I made an R data package to make Pokemon data more usable in R!
library(pokedex)
library(tidyverse)
library(knitr)
How many Pokemon in the package?
I’ve tried to make the data set ‘tidy’ from the start, so we can use
summarise
to count them, and kable
to make some dev.to friendly
markdown tables.
pokemon %>%
summarise(count = n()) %>%
kable()
count |
---|
807 |
Types
Types are pretty key to Pokemon. Lets have a quick look at the Kanto
starters and types.
pokemon %>%
top_n(n = -9, wt = species_id) %>%
select(identifier, type_1, type_2) %>%
kable()
identifier | type_1 | type_2 |
---|---|---|
bulbasaur | grass | poison |
ivysaur | grass | poison |
venusaur | grass | poison |
charmander | fire | NA |
charmeleon | fire | NA |
charizard | fire | flying |
squirtle | water | NA |
wartortle | water | NA |
blastoise | water | NA |
Single and dual types
So Pokemon can have either 1 or 2 types. What’s the split between single
type and dual type Pokemon?

-- Data below --
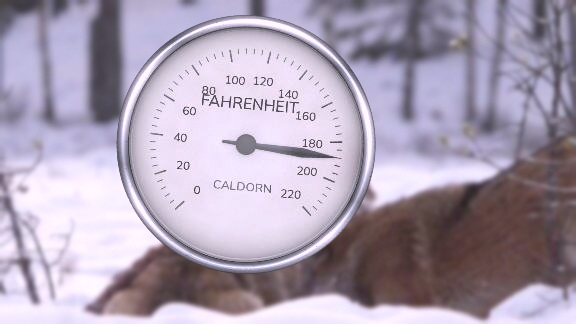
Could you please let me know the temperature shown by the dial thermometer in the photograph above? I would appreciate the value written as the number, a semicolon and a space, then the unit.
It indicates 188; °F
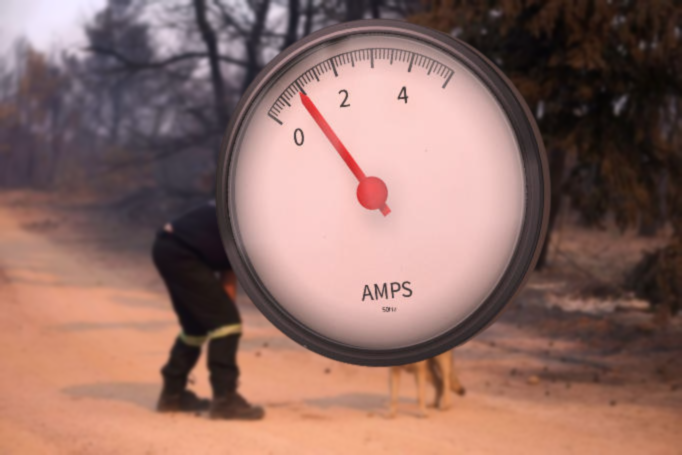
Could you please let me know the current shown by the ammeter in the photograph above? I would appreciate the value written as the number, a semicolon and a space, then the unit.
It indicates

-- Directions --
1. According to the post about the Pokemon R data package, how many Pokemon does the package contain?
2. Reproduce the passage of the Pokemon R package post from "library(tidyverse)" to "markdown tables.".

-- Written answers --
1. The package contains 807 Pokemon.

2.
library(tidyverse)
library(knitr)
How many Pokemon in the package?
I’ve tried to make the data set ‘tidy’ from the start, so we can use
summarise
to count them, and kable
to make some dev.to friendly
markdown tables.